[RFC][PATCH 3/3] test-ww_mutex: Make sure we bail out instead of livelock

From: John Stultz
Date: Tue Aug 08 2023 - 14:40:05 EST


I've seen what appears to be livelocks in the stress_inorder_work()
function, and looking at the code it is clear we can have a case
where we continually retry acquiring the locks and never check to
see if we have passed the specified timeout.

This patch reworks that function so we always check the timeout
before iterating through the loop again.

I believe others may have hit this previously here:
https://lore.kernel.org/lkml/895ef450-4fb3-5d29-a6ad-790657106a5a@xxxxxxxxx/

Cc: Peter Zijlstra <peterz@xxxxxxxxxxxxx>
Cc: Ingo Molnar <mingo@xxxxxxxxxx>
Cc: Will Deacon <will@xxxxxxxxxx>
Cc: Waiman Long <longman@xxxxxxxxxx>
Cc: Boqun Feng <boqun.feng@xxxxxxxxx>
Cc: "Paul E . McKenney" <paulmck@xxxxxxxxxx>
Cc: Joel Fernandes <joelaf@xxxxxxxxxx>
Cc: Li Zhijian <zhijianx.li@xxxxxxxxx>
Cc: Dietmar Eggemann <dietmar.eggemann@xxxxxxx>
Cc: kernel-team@xxxxxxxxxxx
Reported-by: Li Zhijian <zhijianx.li@xxxxxxxxx>
Link: https://lore.kernel.org/lkml/895ef450-4fb3-5d29-a6ad-790657106a5a@xxxxxxxxx/
Signed-off-by: John Stultz <jstultz@xxxxxxxxxx>
---
kernel/locking/test-ww_mutex.c | 9 +++++----
1 file changed, 5 insertions(+), 4 deletions(-)

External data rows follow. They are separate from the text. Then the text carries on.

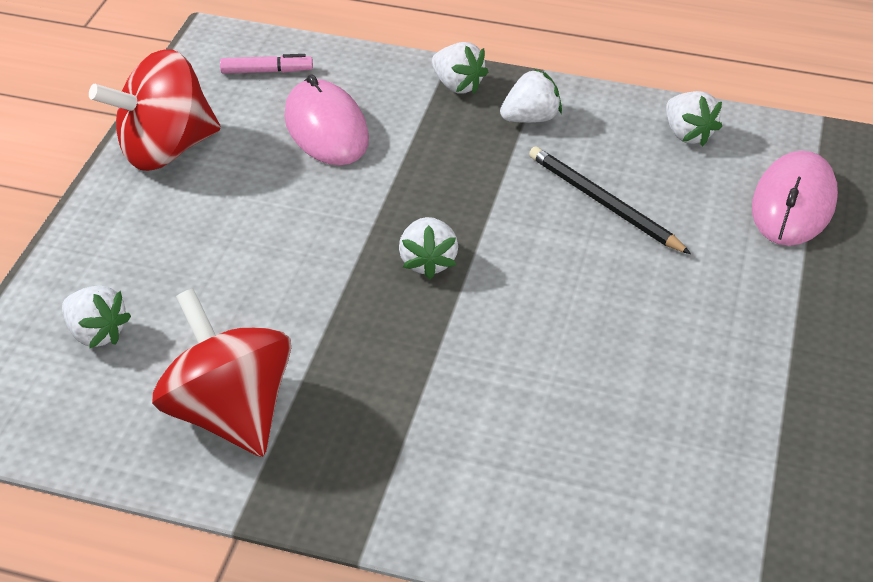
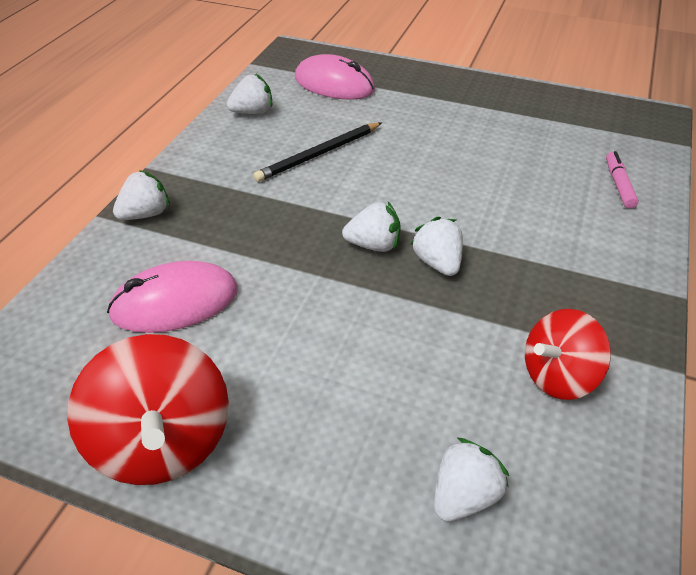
camera: 85 degrees left, 0 degrees up
(229, 412) = (558, 376): red spinning top -> red spinning top, size x0.66
(267, 71) = (56, 348): pink marker -> pink marker (618, 185)
(531, 118) = (208, 178): white strawberry -> white strawberry (437, 263)

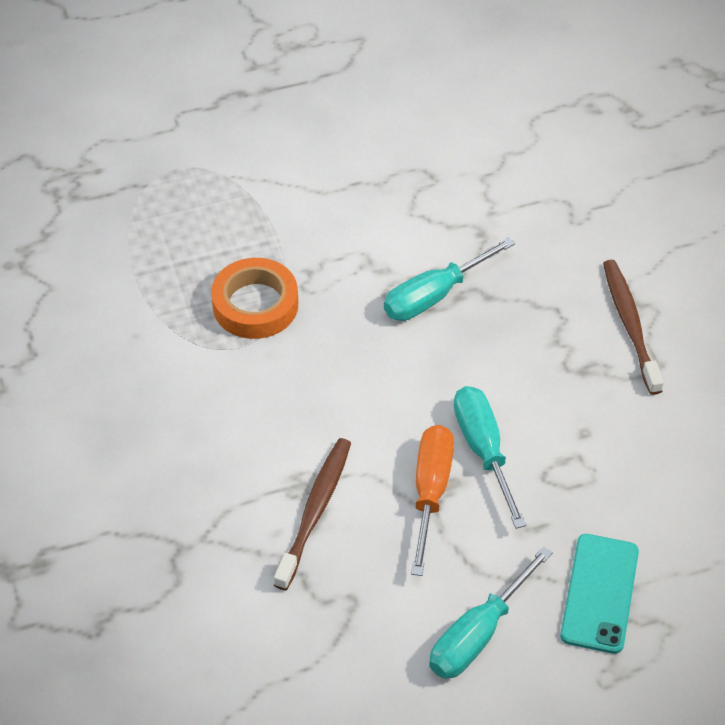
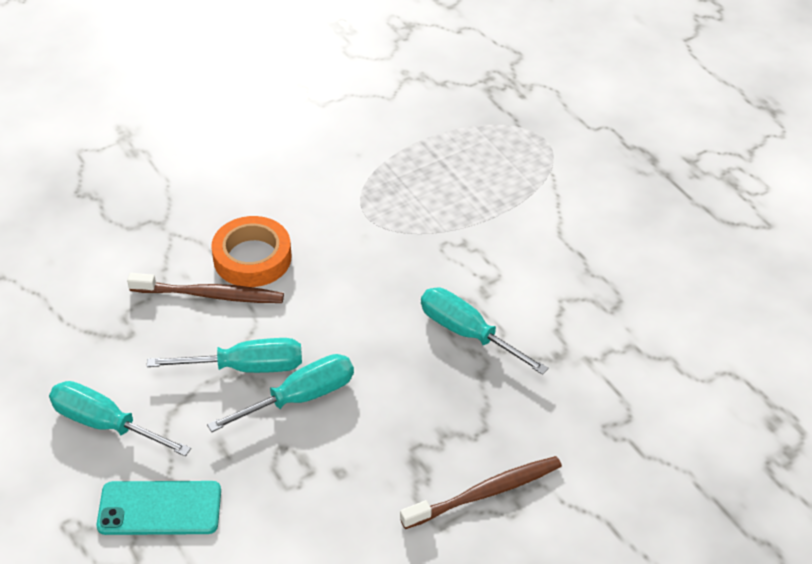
camera: 75 degrees right, 5 degrees down
(255, 305) = (414, 217): orange tape -> orange tape (252, 258)
(430, 492) = (245, 367): orange screwdriver -> turquoise screwdriver

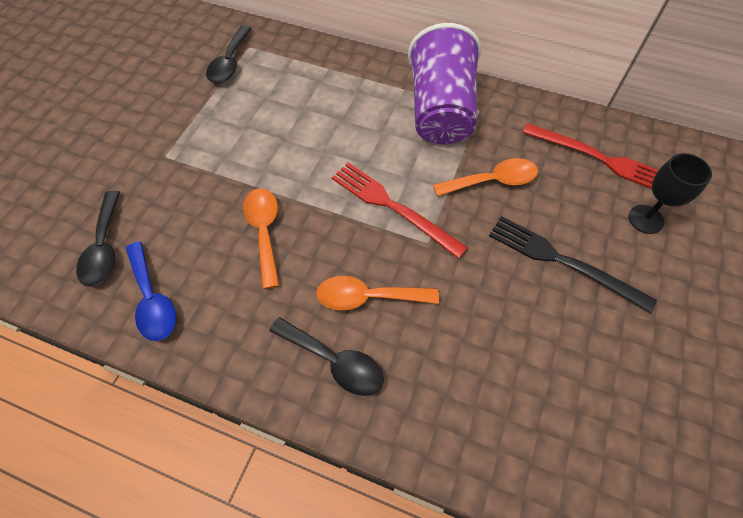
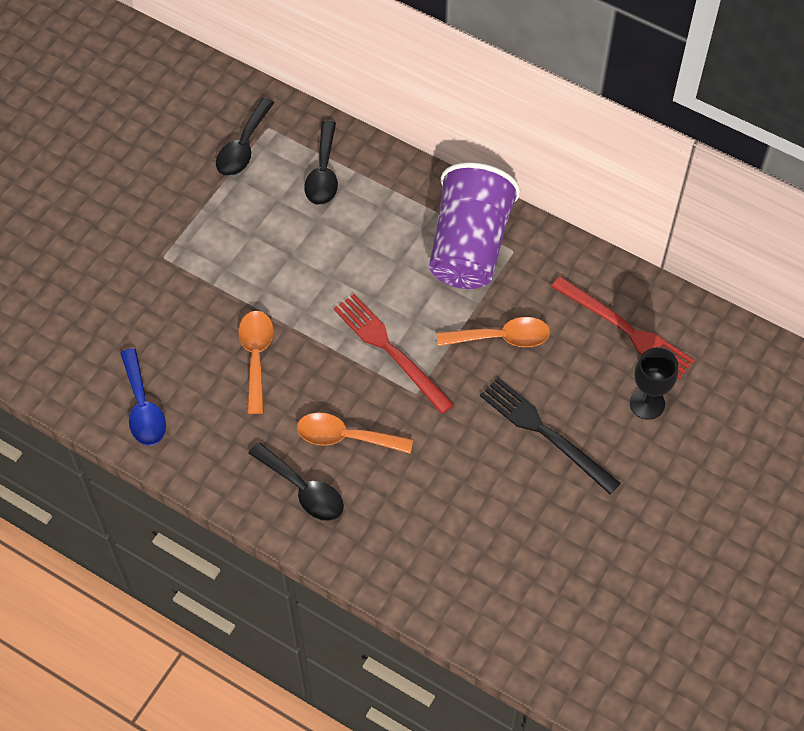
camera: 10 degrees right, 0 degrees up
(104, 247) = (99, 348): black spoon -> black spoon (323, 173)

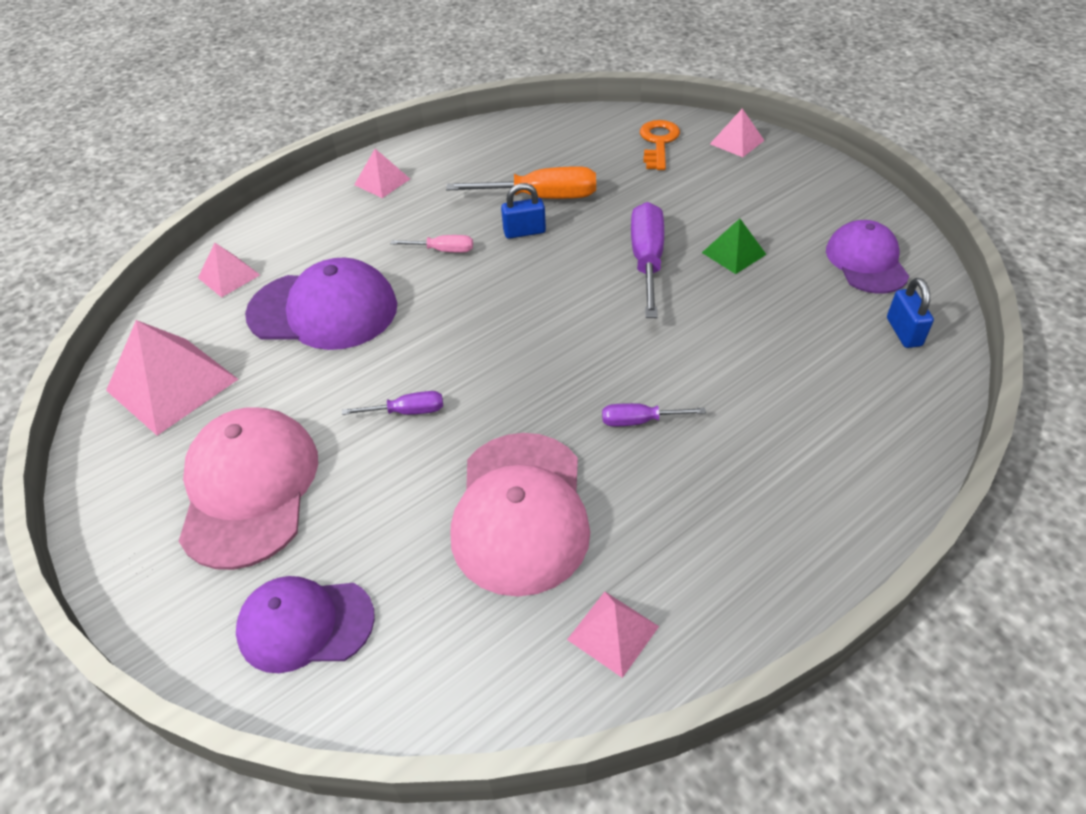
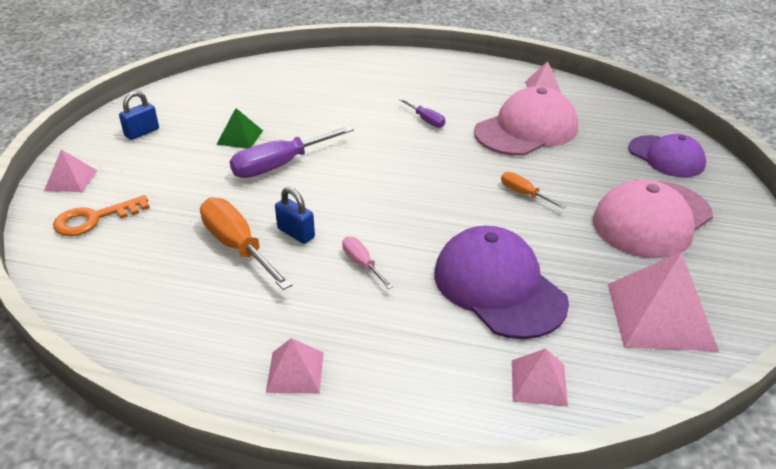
camera: 130 degrees left, 10 degrees down
(407, 412) = (524, 194): purple screwdriver -> orange screwdriver
(866, 261) = (208, 95): purple cap -> none
(903, 332) = (268, 73): blue padlock -> blue padlock (142, 132)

diff --git a/kernel/locking/test-ww_mutex.c b/kernel/locking/test-ww_mutex.c
index 358d66150426..78719e1ef1b1 100644
--- a/kernel/locking/test-ww_mutex.c
+++ b/kernel/locking/test-ww_mutex.c
@@ -465,17 +465,18 @@ static void stress_inorder_work(struct work_struct *work)
ww_mutex_unlock(&locks[order[n]]);

if (err == -EDEADLK) {
- ww_mutex_lock_slow(&locks[order[contended]], &ctx);
- goto retry;
+ if (!time_after(jiffies, stress->timeout)) {
+ ww_mutex_lock_slow(&locks[order[contended]], &ctx);
+ goto retry;
+ }
}

+ ww_acquire_fini(&ctx);
if (err) {
pr_err_once("stress (%s) failed with %d\n",
__func__, err);
break;
}
-
- ww_acquire_fini(&ctx);
} while (!time_after(jiffies, stress->timeout));

kfree(order);
--
2.41.0.640.ga95def55d0-goog